Not on display
- Jem Southam born 1950
- Photograph, C-print on paper
- Image: 905 × 1068 mm
- Presented by Michael and Jane Wilson in honour of Sir Nicholas Serota (Tate Americas Foundation) 2017, accessioned 2021
This is one of four works in Tate’s collection from Jem Southam’s series Upton Pyne (see Tate L03982–L03985). These large-format colour photographs were taken with a large-format view camera which produces 8 x 10 inch (205 x 255 mm) negatives that record a high level of detail. The photographs have been printed to a dimension of 914 x 1080 millimetres in editions of eight; Tate’s copy of January 2001 is number four in the edition. The images depict four different views of a pond on the edge of the small rural village of Upton Pyne, near Exeter in Devon, in the South West England. The titles of the four photographs indicate the date at which they were taken: March 2000, December 2000, January 2001 and February 2001. They are part of a larger series depicting a pond set within in a sparsely built-up landscape. In the four photographs the sky is of a similar, uniform grey. A few houses and sheds dot the surroundings, while the shores of the pond have been transformed into a sort of suburban garden, with planted vegetation, plastic garden furniture, flowerbeds, wooden benches and other plastic ornaments. Where January 2001 offers a view of the pond surrounded by trees, with little evidence of human intervention, December 2000 provides a more desolate depiction of a neglected site, surrounded by vehicles and cheaply constructed buildings.

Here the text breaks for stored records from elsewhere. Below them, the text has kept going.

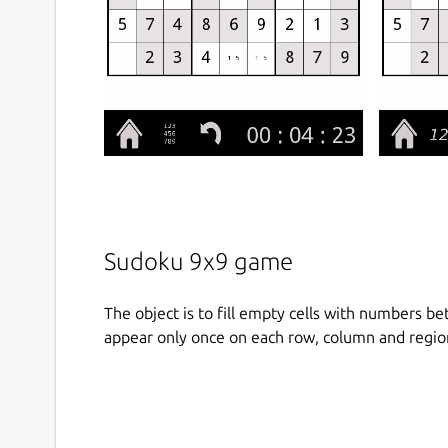
Sudoku 9x9 game
The object is to fill empty cells with numbers b
appear only once on each row, column and regio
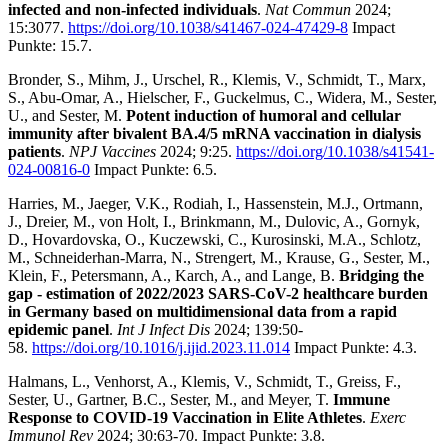
infected and non-infected individuals
.
Nat Commun
2024;
15:3077.
https://doi.org/10.1038/s41467-024-47429-8
Impact
Punkte: 15.7.
Bronder, S., Mihm, J., Urschel, R., Klemis, V., Schmidt, T., Marx,
S., Abu-Omar, A., Hielscher, F., Guckelmus, C., Widera, M., Sester,
U., and Sester, M.
Potent induction of humoral and cellular
immunity after bivalent BA.4/5 mRNA vaccination in dialysis
patients
.
NPJ Vaccines
2024; 9:25.
https://doi.org/10.1038/s41541-
024-00816-0
Impact Punkte: 6.5.
Harries, M., Jaeger, V.K., Rodiah, I., Hassenstein, M.J., Ortmann,
J., Dreier, M., von Holt, I., Brinkmann, M., Dulovic, A., Gornyk,
D., Hovardovska, O., Kuczewski, C., Kurosinski, M.A., Schlotz,
M., Schneiderhan-Marra, N., Strengert, M., Krause, G., Sester, M.,
Klein, F., Petersmann, A., Karch, A., and Lange, B.
Bridging the
gap - estimation of 2022/2023 SARS-CoV-2 healthcare burden
in Germany based on multidimensional data from a rapid
epidemic panel
.
Int J Infect Dis
2024; 139:50-
58.
https://doi.org/10.1016/j.ijid.2023.11.014
Impact Punkte: 4.3.
Halmans, L., Venhorst, A., Klemis, V., Schmidt, T., Greiss, F.,
Sester, U., Gartner, B.C., Sester, M., and Meyer, T.
Immune
Response to COVID-19 Vaccination in Elite Athletes
.
Exerc
Immunol Rev
2024; 30:63-70. Impact Punkte: 3.8.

The pond in these images is not natural, but a water-filled pit resulting from manganese mining. Over the course of many years, the pond and its surroundings were shaped by a number of individuals who intervened in the landscape – some in destructive ways, turning the pond into a pit, and others in more constructive ways, building benches and adding other ornamental features. Southam’s photographs, taken in series over several years, chart the subtle balance between natural processes and human intervention and the cycles of decay and renewal. Habitually using a large-format plate camera, Southam photographs the ever-changing aspects of the English landscape. His images reveal his ongoing fascination with the landscape of the South West of England, where he lives and works. These images – and those taken at Brampford Speke, a nearby Devonshire village (see Tate L03980–L03981) – reflect his trademark approach, in the patient observation of changes at a single location over an extended period of time.

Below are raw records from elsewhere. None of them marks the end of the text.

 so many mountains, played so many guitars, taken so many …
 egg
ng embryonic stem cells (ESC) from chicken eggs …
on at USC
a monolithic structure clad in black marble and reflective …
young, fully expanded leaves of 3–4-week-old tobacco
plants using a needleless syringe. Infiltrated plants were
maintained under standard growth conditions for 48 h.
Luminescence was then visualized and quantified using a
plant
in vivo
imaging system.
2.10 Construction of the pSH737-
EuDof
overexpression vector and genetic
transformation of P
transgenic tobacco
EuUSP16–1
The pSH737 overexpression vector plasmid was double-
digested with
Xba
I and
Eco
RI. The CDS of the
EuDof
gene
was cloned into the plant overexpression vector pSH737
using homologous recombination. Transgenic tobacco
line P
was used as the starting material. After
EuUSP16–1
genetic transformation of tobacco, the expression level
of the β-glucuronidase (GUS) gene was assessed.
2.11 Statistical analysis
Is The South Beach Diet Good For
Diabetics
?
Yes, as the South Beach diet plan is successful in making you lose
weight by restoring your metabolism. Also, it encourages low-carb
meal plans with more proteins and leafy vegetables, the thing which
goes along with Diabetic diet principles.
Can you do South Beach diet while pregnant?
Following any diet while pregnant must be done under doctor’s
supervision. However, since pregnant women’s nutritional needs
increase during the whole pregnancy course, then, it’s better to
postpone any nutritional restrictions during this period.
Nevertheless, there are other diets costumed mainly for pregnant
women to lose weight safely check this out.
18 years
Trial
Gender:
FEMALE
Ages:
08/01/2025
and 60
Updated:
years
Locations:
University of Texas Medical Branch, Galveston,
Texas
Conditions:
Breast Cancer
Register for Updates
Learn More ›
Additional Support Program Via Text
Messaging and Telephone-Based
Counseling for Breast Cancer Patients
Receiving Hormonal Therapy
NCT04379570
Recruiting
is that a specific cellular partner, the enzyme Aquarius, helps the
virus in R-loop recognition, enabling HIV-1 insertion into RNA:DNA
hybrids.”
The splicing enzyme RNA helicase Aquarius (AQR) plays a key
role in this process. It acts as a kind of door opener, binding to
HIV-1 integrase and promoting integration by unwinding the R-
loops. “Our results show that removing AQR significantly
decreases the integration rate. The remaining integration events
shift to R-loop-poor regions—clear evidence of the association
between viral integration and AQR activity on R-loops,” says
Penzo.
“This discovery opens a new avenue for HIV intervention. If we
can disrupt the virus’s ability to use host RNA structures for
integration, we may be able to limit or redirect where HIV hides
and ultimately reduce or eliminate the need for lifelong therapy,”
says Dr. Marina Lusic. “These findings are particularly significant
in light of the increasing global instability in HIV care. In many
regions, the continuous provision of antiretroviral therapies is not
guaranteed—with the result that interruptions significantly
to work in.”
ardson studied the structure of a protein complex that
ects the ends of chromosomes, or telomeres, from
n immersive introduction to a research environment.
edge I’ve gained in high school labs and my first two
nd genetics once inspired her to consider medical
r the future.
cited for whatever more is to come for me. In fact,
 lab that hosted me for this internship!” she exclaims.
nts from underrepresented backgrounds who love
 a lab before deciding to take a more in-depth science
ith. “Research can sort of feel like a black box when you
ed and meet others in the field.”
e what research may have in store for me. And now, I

Southam’s photography is at least partially indebted to the work of American photographer William Eggleston (born 1939), in the decision to abandon black and white in favour of colour photography, experimenting with different materials and techniques in order to render colour in a deliberate way. His work also relates to that of other British artists working in colour photography in the 1980s, such as Keith Arnatt and Paul Graham, who rejected the traditional practice of representing the natural landscape as idyllic choosing instead to focus on its constructed status. Southam’s pictures are mostly the result of long, regular walks in the countryside of southwest England. His first walks, in the mid-1970s, were partly inspired by the work of the Land artist Richard Long (born 1945), as well as by the writing of the poet and novelist Laurie Lee (1914–1997) who, in Cider with Rosie (1959), chronicles traditional rural life in an English village. Since then, Southam has continued to experience the English landscape in a slow way, mostly working in series and taking photographs of specific sites, which he gradually becomes attached to, over a number of years. The gradually assembled body of work is a response to a slow absorption and intimate knowledge of the site, a feeling of kinship with it, developed through visits and acquired knowledge, often through conversations with people who live in the area. In Southam’s words: ‘My overall artistic intentions are to make work that explores how our history, our memory, and our systems of knowledge combine to influence our responses to the places we inhabit, visit, create, and dream of.’ (Quoted in Schuman 2005, accessed August 2014.)
His practice has involved making extended studies of selected sites, often in proximity to water. Aware of the complexity of those landscapes, picturesque and yet inscribed with the traces of human construction and destruction, the land is to the artist the site of inscription of complex negotiations not just between man and nature, but between individuals’ contrasting desires and the different facets and cycles of nature. Yet his depiction of human interventions is mostly subtle and oblique. Southam has stated: ‘I eschew grandeur for the sake of it, preferring to revel in a subtler scale and history. But there’s still an epic history to be told, which exists whenever humans have made their homes.’ (Ibid.)
Gerry Badger, ‘Some Stories in Search of an Ending, The Narrative Landscapes of Jem Southam’, in Gerry Badger, Andy Grundberg and Jem Southam, Landscape Stories: Jem Southam, Princeton 2005, n.p., illustrated.